Geschmack und Verwendung
Goldita-Tomaten zeichnen sich durch ein süßes, fruchtiges Aroma mit leichter Würze aus. Typische Verwendungsarten:
- Frisch als Snack oder in bunten Sommersalaten
- Caprese-Varianten mit Mozzarella und Basilikum
- Einlegen oder einreduzierte Cherrytomaten für Pastasaucen
- Halbtrocknen für würzige Antipasti
Vergleich zu ähnlichen Sorten
Im Vergleich zu anderen gelben/orangen Kirschtomaten punktet Goldita besonders durch hohen Ertrag und frühe Reife. Sorten wie Orange Paruche oder Sun Gold sind ähnlich süß, unterscheiden sich aber in Größe, Robustheit und Wuchseigenschaften. Wenn Sie eine robustere Sorte für ungeheiztes Freiland suchen, sollten Sie lokale Erfahrungen bei Gärtnereien oder Tomatenforen vergleichen.
Bezugsquellen und Saatgut
Samen und Jungpflanzen der Goldita-Tomate sind bei vielen Saatguthändlern und Gartenmärkten erhältlich. Beispiele (nur als Orientierung):
- Garten des Lebens — samenfestes Saatgut
- Tomatenflüsterer — Erfahrungsberichte und Pflanzen
- Floragard — Pflanzeninfo
Beim Kauf auf Bio-Qualität und samenfestes Saatgut achten, wenn Sie eigene Samen gewinnen möchten.

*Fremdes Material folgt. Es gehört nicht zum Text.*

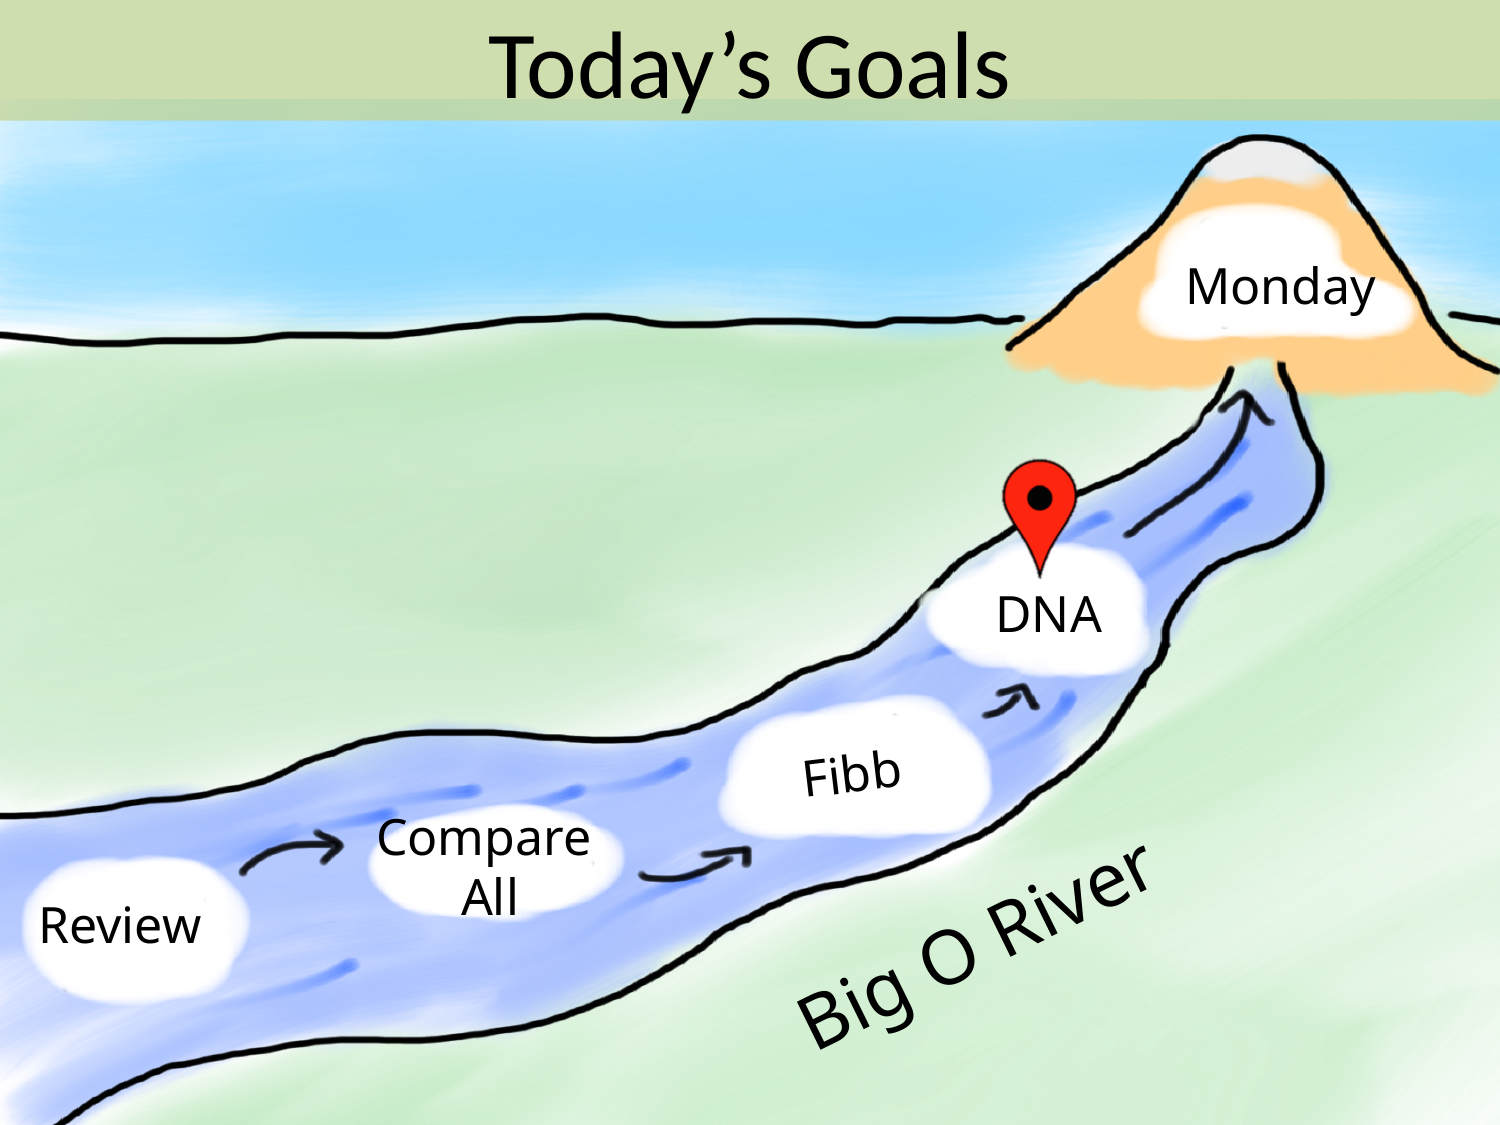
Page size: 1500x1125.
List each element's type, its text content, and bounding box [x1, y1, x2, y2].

text_box Today’s Goals [0, 0, 1500, 58]
picture [0, 60, 1500, 1125]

Praxis-Tipps für Hobbygärtner
- Frühzeitig pikieren und auf ausreichende Nährstoffversorgung achten — starke Jungpflanzen tragen besser.
- Mulchen spart Wasser und reduziert Unkraut.
- Bei Gewächshauskultur regelmäßig lüften, um Pilzbefall zu reduzieren.
- Ernte in mehreren Durchgängen; unreife Früchte reifen bei Zimmertemperatur nach.
Fazit
Die Goldita-Tomate ist eine empfehlenswerte Sorte für Gärtner, die eine früh reifende, sehr ertragreiche orange Cocktailtomate suchen. Mit etwas Stütz- und Pflegeaufwand liefert sie über lange Zeit schmackhafte Früchte — ideal für Frischverzehr und vielseitige Küche. Probieren Sie Goldita, wenn Sie Farbe und Süße in Ihren Garten bringen möchten.